Im Jahre 1606 erhielt das Mühltor seine jetzige Gestalt und wurde nebst einer Wohnung für einen Wächter nach einem Brand neu aufgebaut. Die noch vorhandenen Sitznischen in der Wächterstube können auch heute betrachtet werden.

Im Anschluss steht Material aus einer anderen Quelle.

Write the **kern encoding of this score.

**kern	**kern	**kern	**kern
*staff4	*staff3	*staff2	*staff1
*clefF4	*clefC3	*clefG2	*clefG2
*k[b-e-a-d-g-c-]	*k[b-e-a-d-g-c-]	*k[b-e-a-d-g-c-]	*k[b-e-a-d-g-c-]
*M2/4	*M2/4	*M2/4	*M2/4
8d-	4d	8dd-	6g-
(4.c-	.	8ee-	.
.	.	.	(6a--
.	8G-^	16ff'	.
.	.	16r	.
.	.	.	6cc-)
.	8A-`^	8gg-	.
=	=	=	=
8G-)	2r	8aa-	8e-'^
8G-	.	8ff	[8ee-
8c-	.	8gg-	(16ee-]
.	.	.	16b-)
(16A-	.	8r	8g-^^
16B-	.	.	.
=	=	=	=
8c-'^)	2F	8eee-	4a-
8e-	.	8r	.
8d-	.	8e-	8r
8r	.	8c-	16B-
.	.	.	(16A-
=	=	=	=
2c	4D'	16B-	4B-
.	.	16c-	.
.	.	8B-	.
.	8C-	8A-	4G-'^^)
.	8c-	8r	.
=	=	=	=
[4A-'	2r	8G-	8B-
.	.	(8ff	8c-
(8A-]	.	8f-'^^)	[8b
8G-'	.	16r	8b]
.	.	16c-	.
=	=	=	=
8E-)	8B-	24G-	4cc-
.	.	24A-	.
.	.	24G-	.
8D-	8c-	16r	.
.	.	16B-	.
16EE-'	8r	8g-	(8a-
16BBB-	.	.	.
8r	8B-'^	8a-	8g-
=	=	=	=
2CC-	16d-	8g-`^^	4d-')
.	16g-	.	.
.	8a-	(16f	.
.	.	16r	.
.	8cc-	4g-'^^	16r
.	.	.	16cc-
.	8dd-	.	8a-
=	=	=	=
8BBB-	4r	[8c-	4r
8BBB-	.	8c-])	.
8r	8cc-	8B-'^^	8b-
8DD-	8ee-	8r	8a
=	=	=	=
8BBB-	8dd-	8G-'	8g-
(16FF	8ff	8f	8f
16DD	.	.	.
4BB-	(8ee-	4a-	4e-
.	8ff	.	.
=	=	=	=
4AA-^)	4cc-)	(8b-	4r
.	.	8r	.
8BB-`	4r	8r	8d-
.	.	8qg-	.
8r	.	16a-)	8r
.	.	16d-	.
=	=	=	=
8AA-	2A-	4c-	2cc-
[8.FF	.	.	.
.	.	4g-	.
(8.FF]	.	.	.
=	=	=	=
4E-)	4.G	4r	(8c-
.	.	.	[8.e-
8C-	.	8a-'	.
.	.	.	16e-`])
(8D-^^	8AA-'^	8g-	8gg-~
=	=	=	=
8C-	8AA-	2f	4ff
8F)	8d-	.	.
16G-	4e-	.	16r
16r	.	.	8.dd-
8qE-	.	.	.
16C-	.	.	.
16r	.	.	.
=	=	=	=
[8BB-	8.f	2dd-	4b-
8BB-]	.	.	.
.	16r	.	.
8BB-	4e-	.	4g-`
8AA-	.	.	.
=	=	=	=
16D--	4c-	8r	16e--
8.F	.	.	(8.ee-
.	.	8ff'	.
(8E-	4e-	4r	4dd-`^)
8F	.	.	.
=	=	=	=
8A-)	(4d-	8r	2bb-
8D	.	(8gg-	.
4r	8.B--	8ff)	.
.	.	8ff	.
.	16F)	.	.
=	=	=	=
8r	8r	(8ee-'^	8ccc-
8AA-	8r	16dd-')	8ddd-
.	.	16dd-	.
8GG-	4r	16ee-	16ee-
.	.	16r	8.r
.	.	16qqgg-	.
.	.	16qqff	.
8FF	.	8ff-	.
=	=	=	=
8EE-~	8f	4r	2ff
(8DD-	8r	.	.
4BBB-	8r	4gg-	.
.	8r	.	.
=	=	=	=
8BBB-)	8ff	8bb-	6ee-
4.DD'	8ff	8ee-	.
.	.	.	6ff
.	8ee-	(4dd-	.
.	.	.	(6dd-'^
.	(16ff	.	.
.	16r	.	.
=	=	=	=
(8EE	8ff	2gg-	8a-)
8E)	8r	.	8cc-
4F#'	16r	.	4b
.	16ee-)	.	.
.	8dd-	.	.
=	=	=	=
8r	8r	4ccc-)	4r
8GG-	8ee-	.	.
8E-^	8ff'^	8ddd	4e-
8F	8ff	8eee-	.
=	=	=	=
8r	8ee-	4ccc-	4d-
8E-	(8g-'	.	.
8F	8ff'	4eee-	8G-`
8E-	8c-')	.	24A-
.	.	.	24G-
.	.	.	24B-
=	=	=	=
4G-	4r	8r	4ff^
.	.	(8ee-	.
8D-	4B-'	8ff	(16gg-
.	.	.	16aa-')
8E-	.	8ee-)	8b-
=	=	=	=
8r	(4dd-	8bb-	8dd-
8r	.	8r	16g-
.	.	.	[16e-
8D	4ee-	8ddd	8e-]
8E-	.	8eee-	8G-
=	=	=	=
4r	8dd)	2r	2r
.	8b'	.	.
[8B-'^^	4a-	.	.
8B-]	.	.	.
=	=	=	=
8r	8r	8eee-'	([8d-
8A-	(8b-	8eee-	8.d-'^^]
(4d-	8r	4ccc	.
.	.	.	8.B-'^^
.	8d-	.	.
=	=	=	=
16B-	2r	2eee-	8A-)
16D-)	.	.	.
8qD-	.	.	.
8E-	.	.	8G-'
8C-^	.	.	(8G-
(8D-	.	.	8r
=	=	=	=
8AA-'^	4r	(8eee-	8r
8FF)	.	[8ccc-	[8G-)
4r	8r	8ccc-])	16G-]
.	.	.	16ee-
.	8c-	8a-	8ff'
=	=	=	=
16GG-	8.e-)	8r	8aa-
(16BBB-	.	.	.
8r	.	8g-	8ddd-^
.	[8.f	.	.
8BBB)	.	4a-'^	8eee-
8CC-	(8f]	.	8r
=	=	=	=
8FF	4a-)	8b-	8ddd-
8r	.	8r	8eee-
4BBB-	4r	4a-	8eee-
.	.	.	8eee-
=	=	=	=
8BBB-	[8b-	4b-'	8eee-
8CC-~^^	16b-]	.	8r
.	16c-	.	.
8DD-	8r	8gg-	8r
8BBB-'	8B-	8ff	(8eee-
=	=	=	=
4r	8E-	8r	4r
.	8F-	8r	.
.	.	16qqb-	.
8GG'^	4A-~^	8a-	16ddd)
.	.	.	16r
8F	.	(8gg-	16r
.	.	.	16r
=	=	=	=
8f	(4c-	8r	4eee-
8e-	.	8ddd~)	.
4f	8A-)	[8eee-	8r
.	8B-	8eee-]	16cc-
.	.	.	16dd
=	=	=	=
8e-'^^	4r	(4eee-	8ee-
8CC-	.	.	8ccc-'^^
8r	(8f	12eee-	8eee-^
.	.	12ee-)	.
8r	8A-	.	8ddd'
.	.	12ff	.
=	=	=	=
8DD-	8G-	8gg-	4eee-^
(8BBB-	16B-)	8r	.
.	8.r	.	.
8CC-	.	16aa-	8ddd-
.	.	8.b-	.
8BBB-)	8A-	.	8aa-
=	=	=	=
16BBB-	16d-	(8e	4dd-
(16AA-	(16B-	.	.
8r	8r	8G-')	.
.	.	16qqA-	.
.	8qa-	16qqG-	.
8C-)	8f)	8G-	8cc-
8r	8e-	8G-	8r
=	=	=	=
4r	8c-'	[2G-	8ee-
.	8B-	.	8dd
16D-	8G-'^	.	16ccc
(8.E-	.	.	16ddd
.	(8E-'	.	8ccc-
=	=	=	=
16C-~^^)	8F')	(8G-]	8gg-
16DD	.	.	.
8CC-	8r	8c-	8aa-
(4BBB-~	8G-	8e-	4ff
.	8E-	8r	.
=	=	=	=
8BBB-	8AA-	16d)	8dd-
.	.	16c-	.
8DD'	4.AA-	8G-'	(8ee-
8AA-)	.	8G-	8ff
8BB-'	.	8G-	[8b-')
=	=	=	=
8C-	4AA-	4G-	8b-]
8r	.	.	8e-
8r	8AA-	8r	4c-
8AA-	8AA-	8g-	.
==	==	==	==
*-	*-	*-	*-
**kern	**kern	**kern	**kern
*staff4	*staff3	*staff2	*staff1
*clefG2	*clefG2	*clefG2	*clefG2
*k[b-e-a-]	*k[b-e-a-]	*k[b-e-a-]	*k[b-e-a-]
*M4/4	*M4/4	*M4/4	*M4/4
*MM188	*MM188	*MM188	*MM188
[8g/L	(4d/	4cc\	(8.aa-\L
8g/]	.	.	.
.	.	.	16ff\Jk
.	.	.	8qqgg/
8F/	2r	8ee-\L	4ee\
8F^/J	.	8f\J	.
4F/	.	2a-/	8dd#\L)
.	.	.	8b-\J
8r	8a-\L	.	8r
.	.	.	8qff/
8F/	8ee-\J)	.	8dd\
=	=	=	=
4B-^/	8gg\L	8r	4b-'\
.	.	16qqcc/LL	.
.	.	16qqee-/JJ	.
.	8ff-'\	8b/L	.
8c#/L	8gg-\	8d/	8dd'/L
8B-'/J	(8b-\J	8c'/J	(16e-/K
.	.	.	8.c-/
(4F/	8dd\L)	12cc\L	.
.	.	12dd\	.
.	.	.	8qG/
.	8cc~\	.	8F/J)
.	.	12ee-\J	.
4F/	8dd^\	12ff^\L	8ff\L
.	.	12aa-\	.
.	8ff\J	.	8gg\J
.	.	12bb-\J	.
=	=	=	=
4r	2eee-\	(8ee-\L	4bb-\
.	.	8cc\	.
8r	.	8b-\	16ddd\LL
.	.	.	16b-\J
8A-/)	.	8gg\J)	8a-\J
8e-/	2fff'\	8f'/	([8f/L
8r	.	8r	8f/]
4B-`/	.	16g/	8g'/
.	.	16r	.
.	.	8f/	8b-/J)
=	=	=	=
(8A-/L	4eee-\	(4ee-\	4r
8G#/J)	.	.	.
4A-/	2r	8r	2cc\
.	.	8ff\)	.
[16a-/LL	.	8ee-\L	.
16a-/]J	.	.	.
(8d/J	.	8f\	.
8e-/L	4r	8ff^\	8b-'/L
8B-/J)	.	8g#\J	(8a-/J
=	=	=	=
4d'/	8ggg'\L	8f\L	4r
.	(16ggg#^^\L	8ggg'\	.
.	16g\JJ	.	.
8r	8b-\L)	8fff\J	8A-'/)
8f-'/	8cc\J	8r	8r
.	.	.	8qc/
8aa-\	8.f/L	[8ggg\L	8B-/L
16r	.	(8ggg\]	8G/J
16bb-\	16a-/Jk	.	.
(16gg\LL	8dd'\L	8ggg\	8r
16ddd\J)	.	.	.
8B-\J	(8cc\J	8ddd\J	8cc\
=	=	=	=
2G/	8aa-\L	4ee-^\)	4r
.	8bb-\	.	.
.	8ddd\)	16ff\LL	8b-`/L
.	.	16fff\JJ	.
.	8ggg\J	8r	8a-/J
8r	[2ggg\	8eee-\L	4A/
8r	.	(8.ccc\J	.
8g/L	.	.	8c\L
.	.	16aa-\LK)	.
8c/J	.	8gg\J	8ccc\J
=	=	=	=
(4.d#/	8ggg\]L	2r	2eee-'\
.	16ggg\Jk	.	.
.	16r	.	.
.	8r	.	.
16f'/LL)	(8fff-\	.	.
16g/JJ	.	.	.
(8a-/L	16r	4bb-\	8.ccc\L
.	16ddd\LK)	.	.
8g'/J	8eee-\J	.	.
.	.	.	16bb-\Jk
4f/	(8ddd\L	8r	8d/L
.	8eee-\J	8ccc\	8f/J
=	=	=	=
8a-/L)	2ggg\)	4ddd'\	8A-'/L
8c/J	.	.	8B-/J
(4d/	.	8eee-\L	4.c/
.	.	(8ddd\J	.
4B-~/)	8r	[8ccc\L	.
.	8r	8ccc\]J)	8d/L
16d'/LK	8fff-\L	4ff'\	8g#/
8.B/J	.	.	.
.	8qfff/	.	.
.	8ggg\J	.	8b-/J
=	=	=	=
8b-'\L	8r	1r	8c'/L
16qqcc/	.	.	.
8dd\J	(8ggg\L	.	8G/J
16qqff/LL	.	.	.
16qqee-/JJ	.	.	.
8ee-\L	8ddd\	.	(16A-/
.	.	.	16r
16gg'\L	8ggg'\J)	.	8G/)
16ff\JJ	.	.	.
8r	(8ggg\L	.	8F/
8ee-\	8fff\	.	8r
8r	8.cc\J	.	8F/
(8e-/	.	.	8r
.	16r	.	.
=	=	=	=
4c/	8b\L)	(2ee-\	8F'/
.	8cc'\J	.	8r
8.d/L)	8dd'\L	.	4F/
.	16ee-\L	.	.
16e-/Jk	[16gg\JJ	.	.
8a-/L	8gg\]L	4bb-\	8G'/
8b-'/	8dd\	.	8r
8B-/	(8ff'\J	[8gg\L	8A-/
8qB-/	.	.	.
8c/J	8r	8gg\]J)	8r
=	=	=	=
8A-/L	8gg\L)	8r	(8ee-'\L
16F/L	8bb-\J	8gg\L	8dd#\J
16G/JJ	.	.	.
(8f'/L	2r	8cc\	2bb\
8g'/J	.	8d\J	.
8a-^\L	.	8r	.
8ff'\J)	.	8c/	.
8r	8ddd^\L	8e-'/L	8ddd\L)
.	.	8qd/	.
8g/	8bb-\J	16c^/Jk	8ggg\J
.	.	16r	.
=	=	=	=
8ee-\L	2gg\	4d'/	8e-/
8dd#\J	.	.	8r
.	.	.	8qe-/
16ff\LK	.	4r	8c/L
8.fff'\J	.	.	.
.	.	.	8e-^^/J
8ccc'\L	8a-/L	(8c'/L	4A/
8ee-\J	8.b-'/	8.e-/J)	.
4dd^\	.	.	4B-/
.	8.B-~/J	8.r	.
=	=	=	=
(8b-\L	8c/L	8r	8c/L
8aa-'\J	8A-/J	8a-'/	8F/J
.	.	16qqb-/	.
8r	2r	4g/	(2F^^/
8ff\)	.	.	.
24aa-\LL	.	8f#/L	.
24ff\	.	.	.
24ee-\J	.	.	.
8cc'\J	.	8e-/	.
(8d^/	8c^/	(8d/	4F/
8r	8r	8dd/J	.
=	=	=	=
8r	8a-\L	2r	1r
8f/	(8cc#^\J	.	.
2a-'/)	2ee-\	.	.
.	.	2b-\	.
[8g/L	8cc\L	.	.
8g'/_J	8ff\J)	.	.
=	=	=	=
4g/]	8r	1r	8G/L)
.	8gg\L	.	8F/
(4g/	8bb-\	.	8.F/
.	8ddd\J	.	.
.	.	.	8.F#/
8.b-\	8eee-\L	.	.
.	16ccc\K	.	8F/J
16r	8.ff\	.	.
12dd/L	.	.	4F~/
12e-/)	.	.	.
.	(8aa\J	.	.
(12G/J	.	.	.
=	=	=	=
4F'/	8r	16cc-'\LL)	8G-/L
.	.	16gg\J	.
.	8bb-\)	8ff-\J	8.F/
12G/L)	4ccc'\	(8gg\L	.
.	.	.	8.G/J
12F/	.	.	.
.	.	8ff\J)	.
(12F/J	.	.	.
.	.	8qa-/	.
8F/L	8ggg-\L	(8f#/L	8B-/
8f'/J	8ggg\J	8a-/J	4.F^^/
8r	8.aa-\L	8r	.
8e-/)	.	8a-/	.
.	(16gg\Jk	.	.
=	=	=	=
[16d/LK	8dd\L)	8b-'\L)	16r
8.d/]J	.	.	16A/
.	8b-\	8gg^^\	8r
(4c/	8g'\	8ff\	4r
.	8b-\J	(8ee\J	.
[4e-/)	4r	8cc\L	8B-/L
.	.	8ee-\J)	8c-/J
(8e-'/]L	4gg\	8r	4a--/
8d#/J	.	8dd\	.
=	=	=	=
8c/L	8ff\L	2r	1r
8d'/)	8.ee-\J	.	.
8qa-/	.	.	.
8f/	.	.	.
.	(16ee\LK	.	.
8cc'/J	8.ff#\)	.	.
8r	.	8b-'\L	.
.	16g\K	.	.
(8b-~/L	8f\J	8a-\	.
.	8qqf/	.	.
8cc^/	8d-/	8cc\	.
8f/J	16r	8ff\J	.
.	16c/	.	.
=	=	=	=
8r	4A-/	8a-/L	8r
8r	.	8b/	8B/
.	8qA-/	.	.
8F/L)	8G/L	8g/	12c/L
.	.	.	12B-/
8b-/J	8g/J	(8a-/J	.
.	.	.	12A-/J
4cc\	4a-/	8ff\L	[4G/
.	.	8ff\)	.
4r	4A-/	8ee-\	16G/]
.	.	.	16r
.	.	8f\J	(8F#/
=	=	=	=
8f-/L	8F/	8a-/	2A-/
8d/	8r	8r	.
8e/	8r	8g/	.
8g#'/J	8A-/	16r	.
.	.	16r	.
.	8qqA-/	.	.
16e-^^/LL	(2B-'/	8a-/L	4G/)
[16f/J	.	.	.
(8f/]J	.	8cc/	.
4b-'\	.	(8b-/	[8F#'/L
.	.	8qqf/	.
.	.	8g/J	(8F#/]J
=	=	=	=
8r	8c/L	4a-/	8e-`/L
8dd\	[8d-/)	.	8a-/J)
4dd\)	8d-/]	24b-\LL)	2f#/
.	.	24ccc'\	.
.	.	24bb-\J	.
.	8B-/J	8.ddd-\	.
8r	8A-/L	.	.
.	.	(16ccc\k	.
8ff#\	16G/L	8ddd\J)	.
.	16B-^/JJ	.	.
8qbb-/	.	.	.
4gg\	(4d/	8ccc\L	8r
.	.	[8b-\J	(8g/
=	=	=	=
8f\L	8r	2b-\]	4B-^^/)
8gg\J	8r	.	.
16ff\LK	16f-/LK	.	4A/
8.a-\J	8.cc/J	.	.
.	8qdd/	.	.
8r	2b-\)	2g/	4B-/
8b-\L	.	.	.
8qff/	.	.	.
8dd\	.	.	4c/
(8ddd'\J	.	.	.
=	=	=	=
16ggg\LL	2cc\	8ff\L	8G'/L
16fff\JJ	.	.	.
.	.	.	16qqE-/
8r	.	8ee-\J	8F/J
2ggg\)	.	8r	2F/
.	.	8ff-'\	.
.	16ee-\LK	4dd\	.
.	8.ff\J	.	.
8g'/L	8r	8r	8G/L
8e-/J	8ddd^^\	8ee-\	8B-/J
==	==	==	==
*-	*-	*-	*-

In die Schicksale des Dreißigjährigen Krieges war das Mühltor einbezogen, als die Stadt 1620 unter großen Opfern auch die Ratsmühle gegen den Kugelhagel des Heeres des Sächsischen Kurfürsten Johann Georg l. verteidigte. Die Befehle zur Sicherung der Mühle ergingen dazu vom Mühltor aus. Der Böhmische Winterkönig Friedrich V. von der Pfalz wurde am Weißen Berg bei Prag besiegt und das Mühltor fiel mit dem Lande Budissin im Jahre 1635 an Sachsen. Zuvor hatte das Mühltor wie auch die Stadt selbst immer mal wieder andere Herren. Bis 1467 gehörte die Stadt dem König Georg Podiebrad zu Böhmen und von 1469 bis 1490 dem Ungarnkönig Matthias Corvinus. Nach dem Tode des Ungarnkönigs gehörte die Stadt wieder zu Böhmen und blieb es bis in den Dreißigjährigen Krieg.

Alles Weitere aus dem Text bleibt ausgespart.